Puppets trapped in a Godless world
A Complete Guide to the Arts and A Complete History of Oppressed People Everywhere!, Vault, EdinburghEdinburgh Festival Fringe 2008
Edvard Munch’s ‘The Scream’ is a seminal expression of the wordless torment of Man trapped in a Godless world. The famous figure at the painting’s centre has a ghostly liminality, its silent shriek redolent of the desperate loneliness at the centre of all human endeavour. But it’s well funny when replaced with a goggly-eyed green puppet.
Shitty Deal Puppet Theatre has two back-to-back shows at the tiny Vault venue – a A Complete Guide to the Arts and A Complete History of Oppressed People Everywhere! Both are handmade and irreverent. The star of ‘The Scream ‘is one Burp, a green muppety puppet, who along with Bobby, Dr Sludge Bucket, Mr Doper, and a gaggle of other assorted toys and Anglo-American human helpers, delivers the two short, satirical, potted histories.
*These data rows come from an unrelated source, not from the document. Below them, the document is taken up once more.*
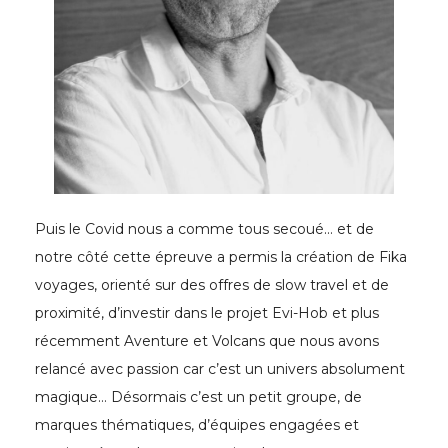
Puis le Covid nous a comme tous secoué… et de
notre côté cette épreuve a permis la création de Fika
voyages, orienté sur des offres de slow travel et de
proximité, d’investir dans le projet Evi-Hob et plus
récemment Aventure et Volcans que nous avons
relancé avec passion car c’est un univers absolument
magique… Désormais c’est un petit groupe, de
marques thématiques, d’équipes engagées et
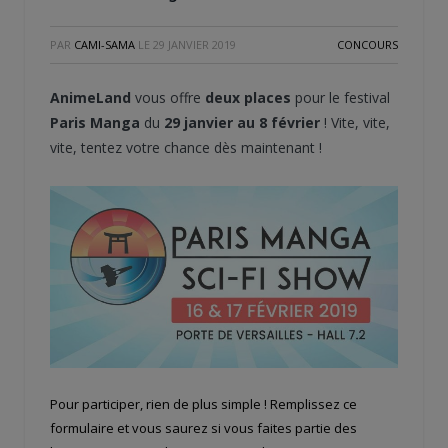
PAR
CAMI-SAMA
LE
29 JANVIER 2019
CONCOURS
AnimeLand
vous offre
deux places
pour le festival
Paris Manga
du
29 janvier au 8 février
! Vite, vite,
vite, tentez votre chance dès maintenant !
Pour participer, rien de plus simple ! Remplissez ce
formulaire et vous saurez si vous faites partie des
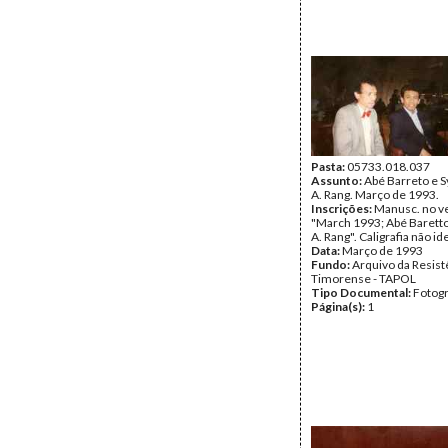
Pasta:
05733.018.037
Assunto:
Abé Barreto e 
A. Rang. Março de 1993.
Inscrições:
Manusc. no v
"March 1993; Abé Baretto
A. Rang". Caligrafia não id
Data:
Março de 1993
Fundo:
Arquivo da Resist
Timorense - TAPOL
Tipo Documental:
Fotogr
Página(s):
1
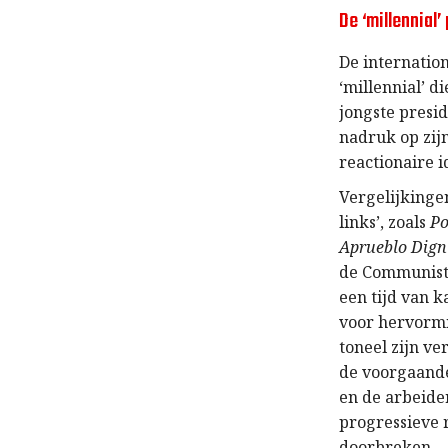
De ‘millennial’
De internatio
‘millennial’ d
jongste presid
nadruk op zij
reactionaire i
Vergelijkinge
links’, zoals
P
Aprueblo Dign
de Communisti
een tijd van k
voor hervormi
toneel zijn ve
de voorgaande
en de arbeide
progressieve r
doorbreken.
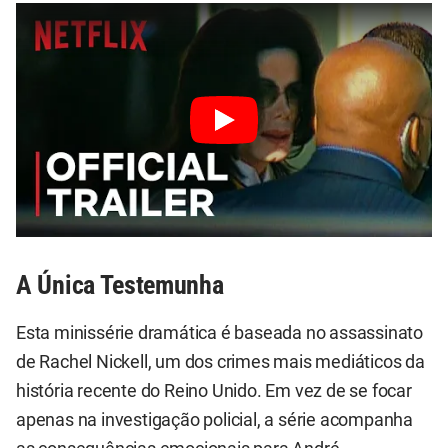
A Única Testemunha
Esta minissérie dramática é baseada no assassinato
de Rachel Nickell, um dos crimes mais mediáticos da
história recente do Reino Unido. Em vez de se focar
apenas na investigação policial, a série acompanha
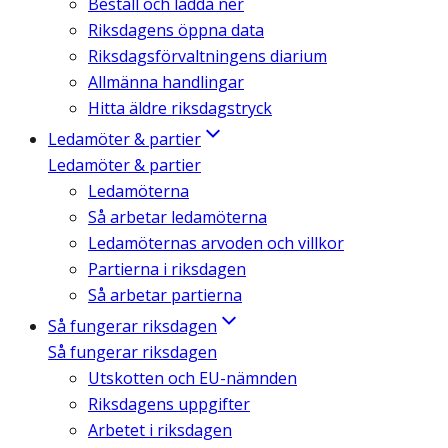
Beställ och ladda ner
Riksdagens öppna data
Riksdagsförvaltningens diarium
Allmänna handlingar
Hitta äldre riksdagstryck
Ledamöter & partier
Ledamöter & partier
Ledamöterna
Så arbetar ledamöterna
Ledamöternas arvoden och villkor
Partierna i riksdagen
Så arbetar partierna
Så fungerar riksdagen
Så fungerar riksdagen
Utskotten och EU-nämnden
Riksdagens uppgifter
Arbetet i riksdagen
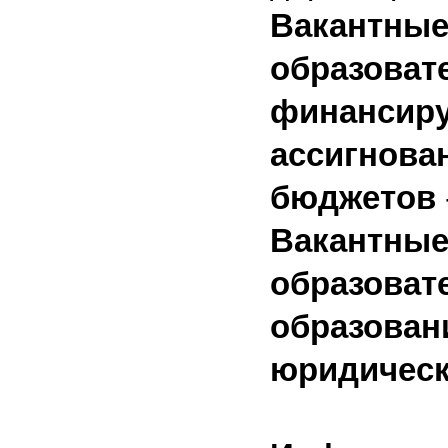
Вакантные
образоват
финансиру
ассигнова
бюджетов
Вакантные
образоват
образовани
юридическ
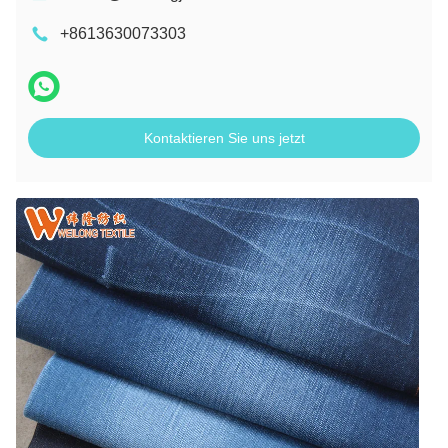
+8613630073303
Kontaktieren Sie uns jetzt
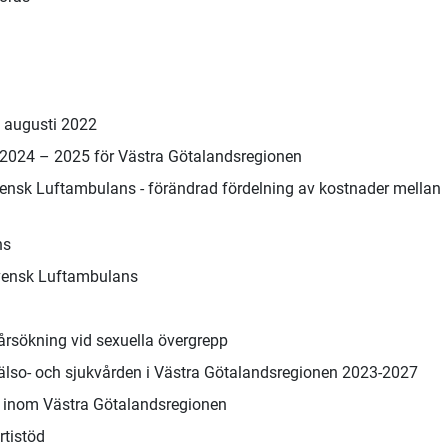
t augusti 2022
 2024 – 2025 för Västra Götalandsregionen
nsk Luftambulans - förändrad fördelning av kostnader mellan
ns
vensk Luftambulans
årsökning vid sexuella övergrepp
hälso- och sjukvården i Västra Götalandsregionen 2023-2027
g inom Västra Götalandsregionen
rtistöd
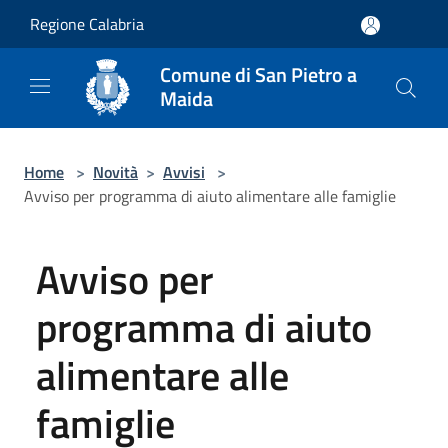
Salta al contenuto principale
Regione Calabria
Comune di San Pietro a
Maida
Home
>
Novità
>
Avvisi
>
Avviso per programma di aiuto alimentare alle famiglie
Avviso per
programma di aiuto
alimentare alle
famiglie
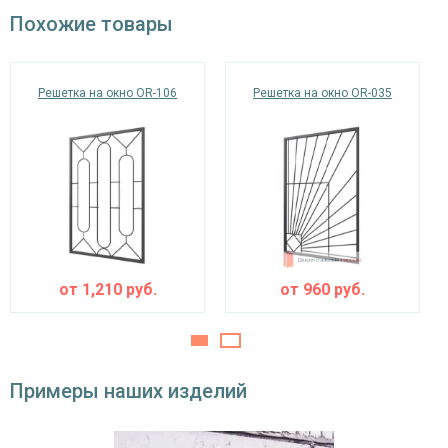
окрас по RAL
Похожие товары
Решетка на окно OR-106
Решетка на окно OR-035
от
1,210
руб.
от
960
руб.
Примеры наших изделий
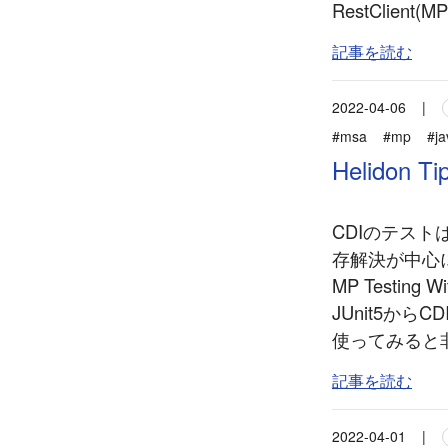
RestClient(MP
記事を読む
2022-04-06
|
#msa
#mp
#ja
Helidon T
CDIのテス
存解決が中心に
MP Testing 
JUnit5か
使ってみると非
記事を読む
2022-04-01
|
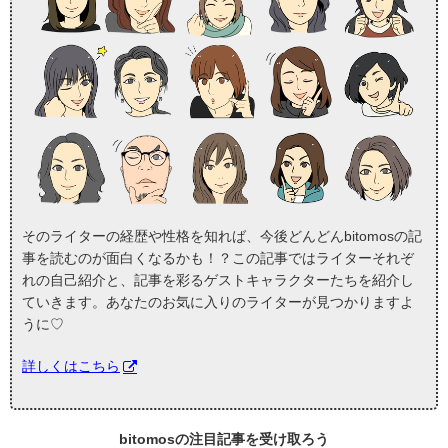
そのライターの経歴や性格を知れば、今後どんどんbitomosの記
事を読むのが面白くなるかも！？この記事ではライターそれぞ
れの自己紹介と、記事を彩るゲストキャラクターたちを紹介し
ていきます。あなたのお気に入りのライターが見つかりますよ
うに♡
詳しくはこちら
bitomosの
注目記事
を受け取ろう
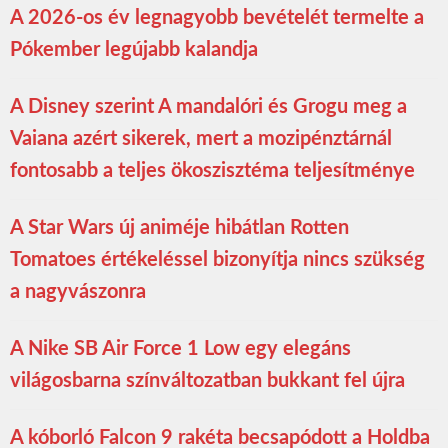
A 2026-os év legnagyobb bevételét termelte a
Pókember legújabb kalandja
A Disney szerint A mandalóri és Grogu meg a
Vaiana azért sikerek, mert a mozipénztárnál
fontosabb a teljes ökoszisztéma teljesítménye
A Star Wars új animéje hibátlan Rotten
Tomatoes értékeléssel bizonyítja nincs szükség
a nagyvászonra
A Nike SB Air Force 1 Low egy elegáns
világosbarna színváltozatban bukkant fel újra
A kóborló Falcon 9 rakéta becsapódott a Holdba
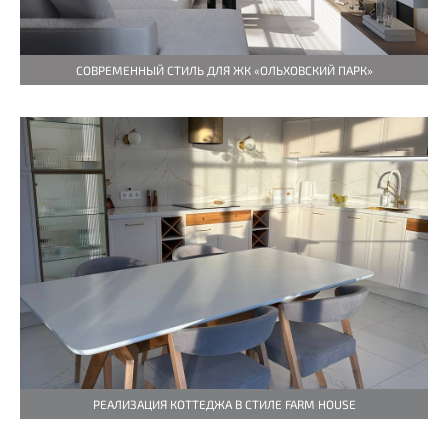
СОВРЕМЕННЫЙ СТИЛЬ ДЛЯ ЖК «ОЛЬХОВСКИЙ ПАРК»
РЕАЛИЗАЦИЯ КОТТЕДЖА В СТИЛЕ FARM HOUSE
While each piece is bound together by a narrative thread (ie. History), essentially both are fast-paced sketch shows. In the Guide to the Arts there are some brilliant moments – Burp rendering ‘The Scream’, a fantastic skit on Apocalypse Now - featuring a yellow rubber glove and a sinister Colonel Kurtz (part Gingerbread man, part Zippy) and later the appearance of two wonderfully realised French puppets. But it’s the second show of the night (the Complete History of Oppressed People Everywhere!) that has more bite, with the puppet who portrayed Kurtz reappearing as an equally chilling Karl Marx.
If you see both shows, then you’ll get a feeling of de ja vu to start with, as a bearded human introduces them with the same spiel. Also, both are framed in the same way: Mr Doper, a sock puppet who looks like one of Stephen King’s milder nightmares, lectures Bobby, a sweet and innocuously designed grey bear, with a difficult home life. De ja vu could also surface if you’ve seen Avenue Q, or come across the National Theatre of Brent’s The Arts and How They Was Done, 1066 and All That or the animation of Terry Gilliam. In their form, and some of their content, Shitty Deal’s two shows aren’t original, but they are fun. And it’s well worth sitting out the odd saggy gag (the Dickensian parody could happily be cut) to get to the end and the best-laid joke about genocide, ever.